### Supplied data:
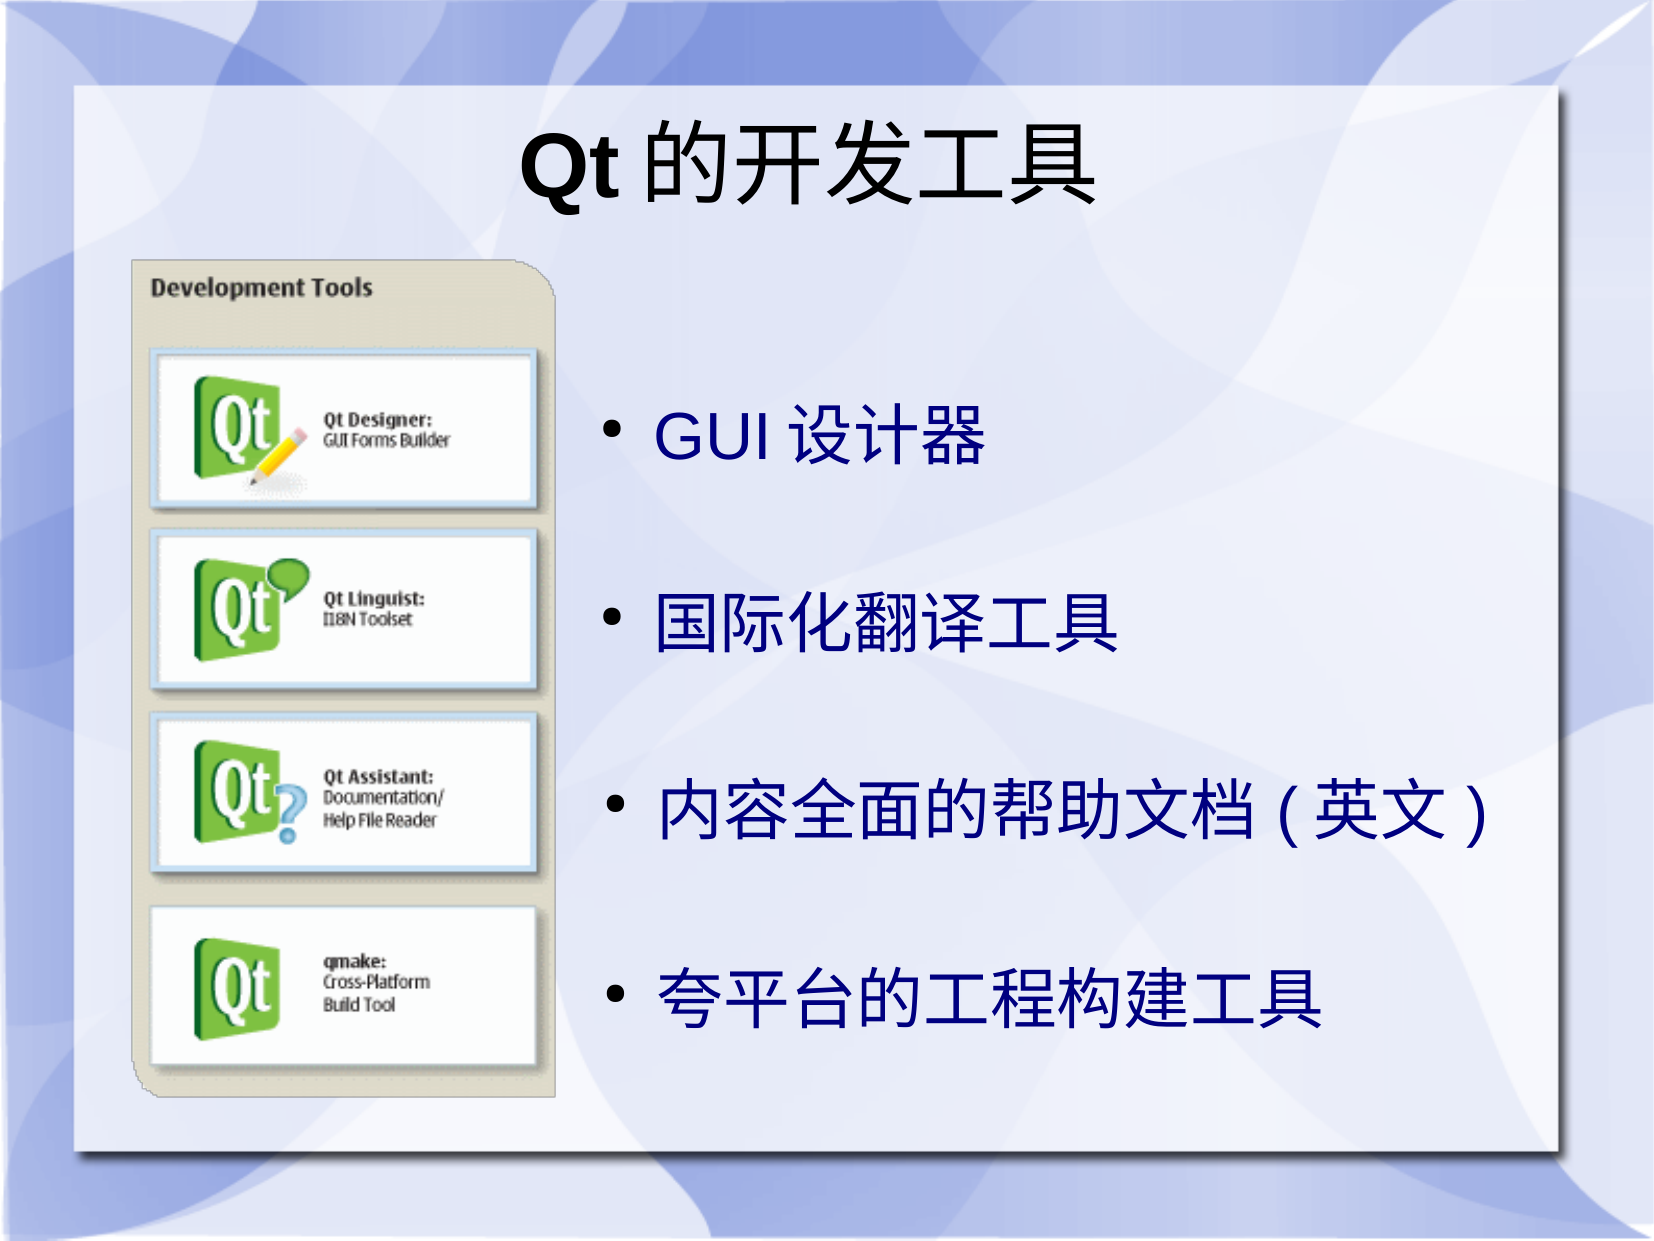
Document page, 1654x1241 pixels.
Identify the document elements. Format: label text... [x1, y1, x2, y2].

list 国际化翻译工具 [582, 570, 1503, 662]
list GUI设计器 [582, 382, 1503, 474]
picture [0, 0, 1654, 1241]
list 内容全面的帮助文档(英文) [585, 757, 1506, 849]
title Qt的开发工具 [82, 90, 1536, 226]
list 夸平台的工程构建工具 [585, 946, 1506, 1038]
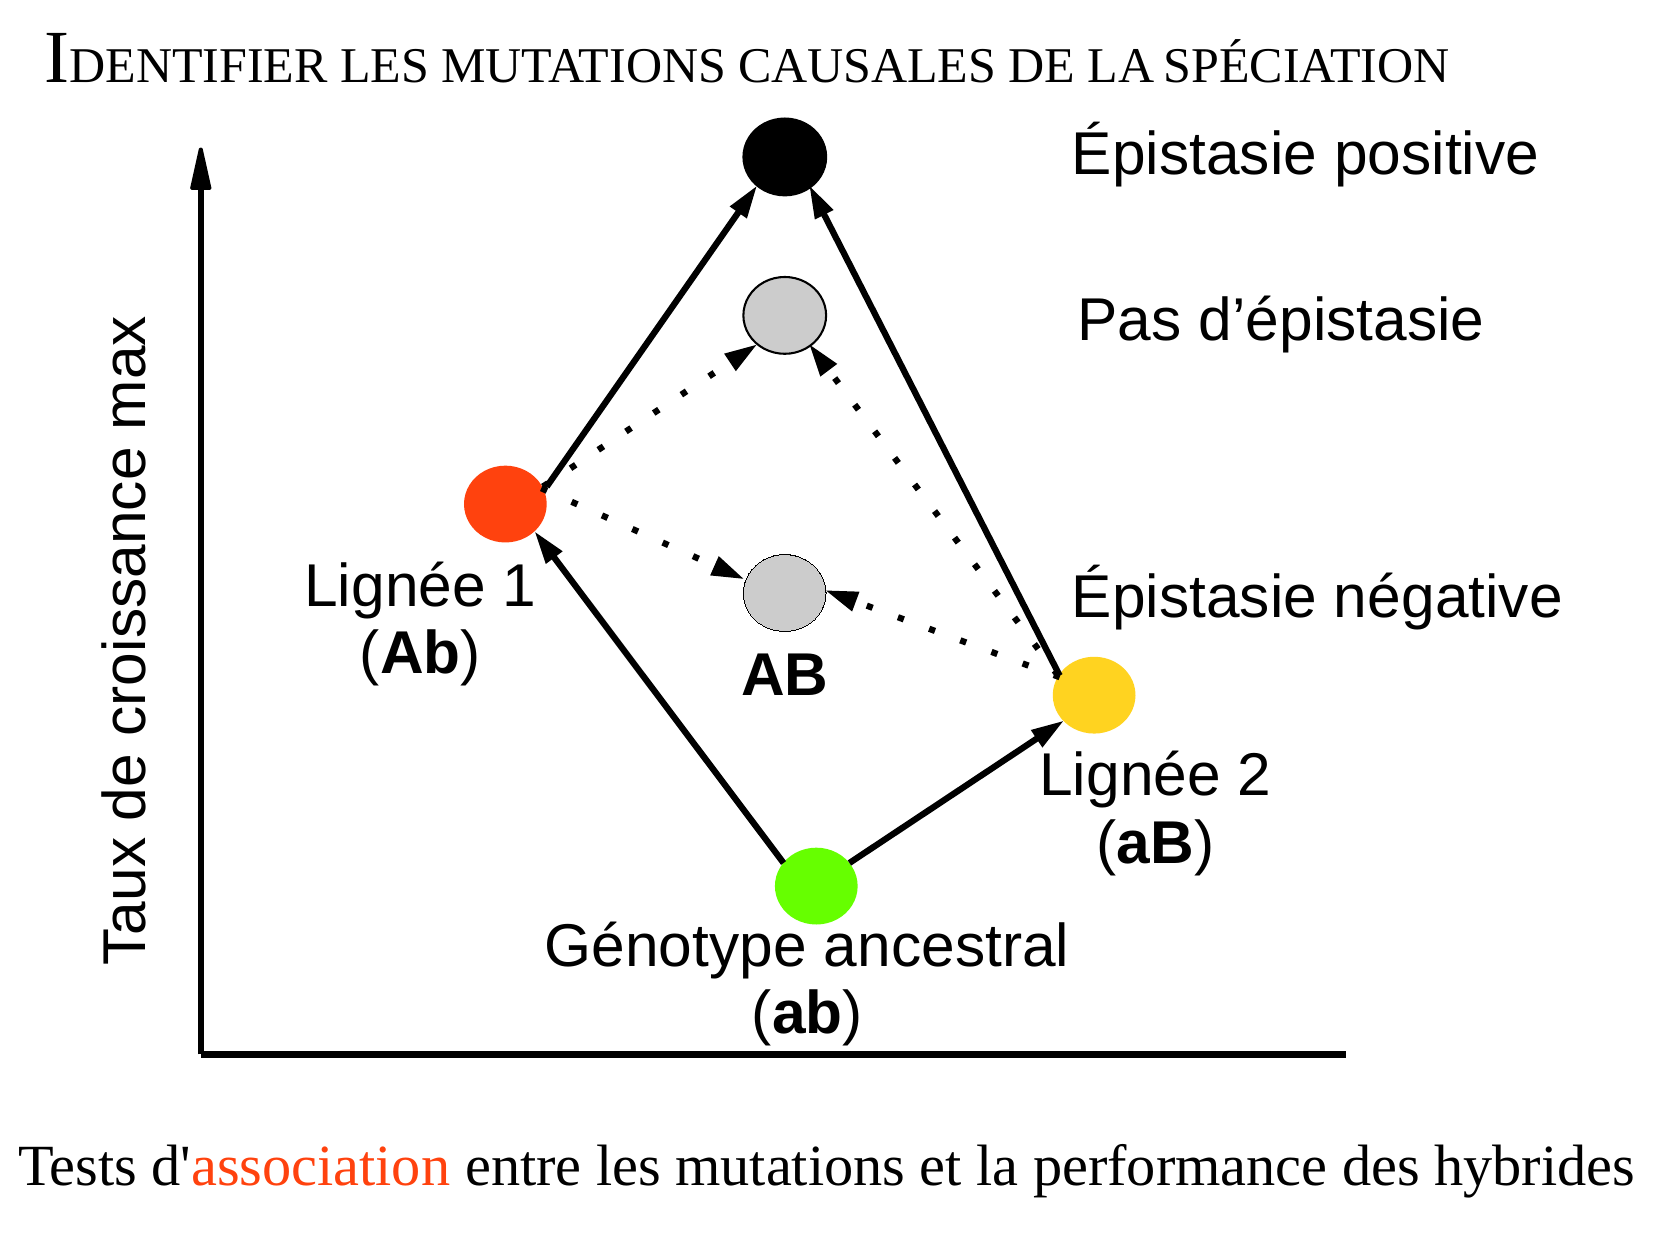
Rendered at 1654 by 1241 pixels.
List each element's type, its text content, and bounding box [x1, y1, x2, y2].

text_box [743, 118, 827, 196]
text_box [1052, 656, 1136, 734]
text_box Pas d’épistasie [1062, 278, 1501, 361]
text_box Taux de croissance max [83, 300, 166, 981]
text_box [743, 276, 827, 354]
text_box Tests d'association entre les mutations et la performance des hybrides [3, 1125, 1651, 1206]
text_box [743, 554, 827, 632]
text_box Lignée 1 (Ab) [289, 544, 552, 695]
text_box Épistasie positive [1057, 112, 1555, 196]
text_box Lignée 2 (aB) [1024, 733, 1287, 884]
text_box IDENTIFIER LES MUTATIONS CAUSALES DE LA SPÉCIATION [30, 8, 1465, 107]
text_box AB [726, 633, 844, 716]
text_box Épistasie négative [1057, 555, 1579, 639]
text_box [463, 465, 547, 543]
text_box Génotype ancestral (ab) [529, 904, 1086, 1051]
text_box [774, 847, 858, 904]
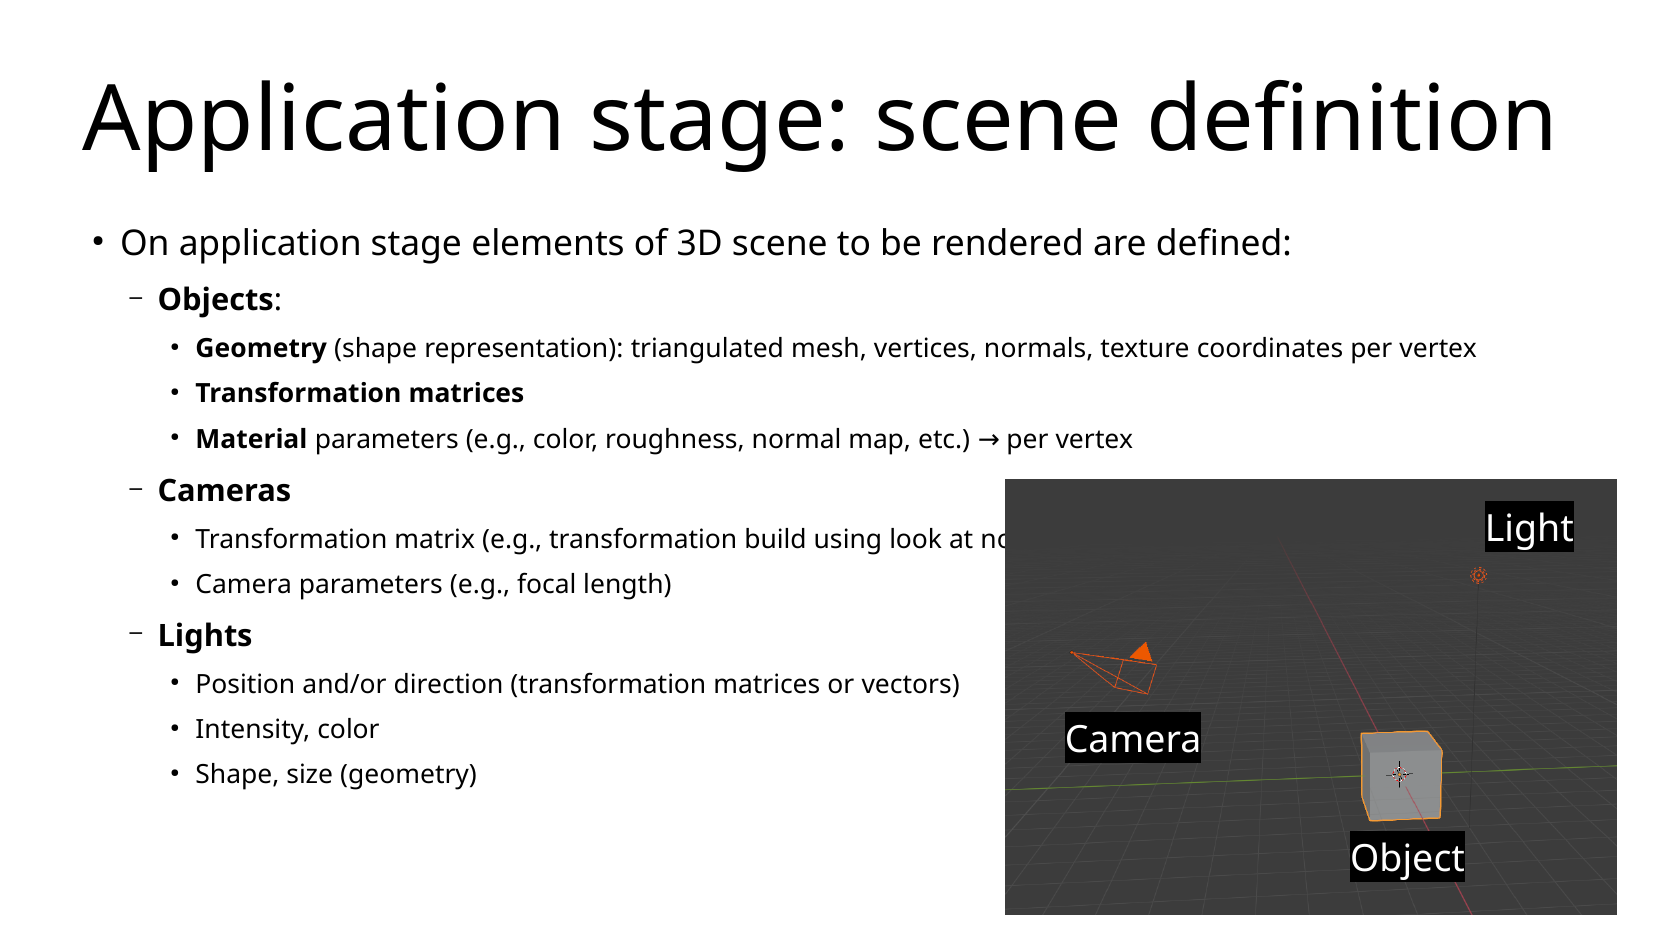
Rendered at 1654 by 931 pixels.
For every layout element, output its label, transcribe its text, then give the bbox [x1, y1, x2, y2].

text_box Light [1470, 493, 1567, 556]
title Application stage: scene definition [82, 37, 1571, 193]
text_box Object [1335, 823, 1453, 886]
list On application stage elements of 3D scene to be rendered are defined: Objects: Geometry (shape representation): triangulated mesh, vertices, normals, texture coordinates per vertex Transformation matrices Material parameters (e.g., color, roughness, normal map, etc.) → per vertex Cameras Transformation matrix (e.g., transformation build using look at notation) Camera parameters (e.g., focal length) Lights Position and/or direction (transformation matrices or vectors) Intensity, color Shape, size (geometry) [82, 217, 1571, 796]
picture [1005, 479, 1617, 916]
text_box Camera [1050, 705, 1185, 767]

### Set exercise:
Give all the lines above as a numbered list. Leave out the blank lines and the pictures.

### Result below:
1. Document page, 1654x1241 pixels.
2. Identify the document elements. Format: label text... [x1, y1, x2, y2].
3. list 国际化翻译工具 [582, 570, 1503, 662]
4. list GUI设计器 [582, 382, 1503, 474]
5. picture [0, 0, 1654, 1241]
6. list 内容全面的帮助文档(英文) [585, 757, 1506, 849]
7. title Qt的开发工具 [82, 90, 1536, 226]
8. list 夸平台的工程构建工具 [585, 946, 1506, 1038]
9. Rendered at 1654 by 1241 pixels.
10. List each element's type, its text content, and bounding box [x1, y1, x2, y2].
11. text_box [743, 118, 827, 196]
12. text_box [1052, 656, 1136, 734]
13. text_box Pas d’épistasie [1062, 278, 1501, 361]
14. text_box Taux de croissance max [83, 300, 166, 981]
15. text_box [743, 276, 827, 354]
16. text_box Tests d'association entre les mutations et la performance des hybrides [3, 1125, 1651, 1206]
17. text_box [743, 554, 827, 632]
18. text_box Lignée 1 (Ab) [289, 544, 552, 695]
19. text_box Épistasie positive [1057, 112, 1555, 196]
20. text_box Lignée 2 (aB) [1024, 733, 1287, 884]
21. text_box IDENTIFIER LES MUTATIONS CAUSALES DE LA SPÉCIATION [30, 8, 1465, 107]
22. text_box AB [726, 633, 844, 716]
23. text_box Épistasie négative [1057, 555, 1579, 639]
24. text_box [463, 465, 547, 543]
25. text_box Génotype ancestral (ab) [529, 904, 1086, 1051]
26. text_box [774, 847, 858, 904]
27. Rendered at 1654 by 931 pixels.
28. For every layout element, output its label, transcribe its text, then give the bbox [x1, y1, x2, y2].
29. text_box Light [1470, 493, 1567, 556]
30. title Application stage: scene definition [82, 37, 1571, 193]
31. text_box Object [1335, 823, 1453, 886]
32. list On application stage elements of 3D scene to be rendered are defined: Objects: Geometry (shape representation): triangulated mesh, vertices, normals, texture coordinates per vertex Transformation matrices Material parameters (e.g., color, roughness, normal map, etc.) → per vertex Cameras Transformation matrix (e.g., transformation build using look at notation) Camera parameters (e.g., focal length) Lights Position and/or direction (transformation matrices or vectors) Intensity, color Shape, size (geometry) [82, 217, 1571, 796]
33. picture [1005, 479, 1617, 916]
34. text_box Camera [1050, 705, 1185, 767]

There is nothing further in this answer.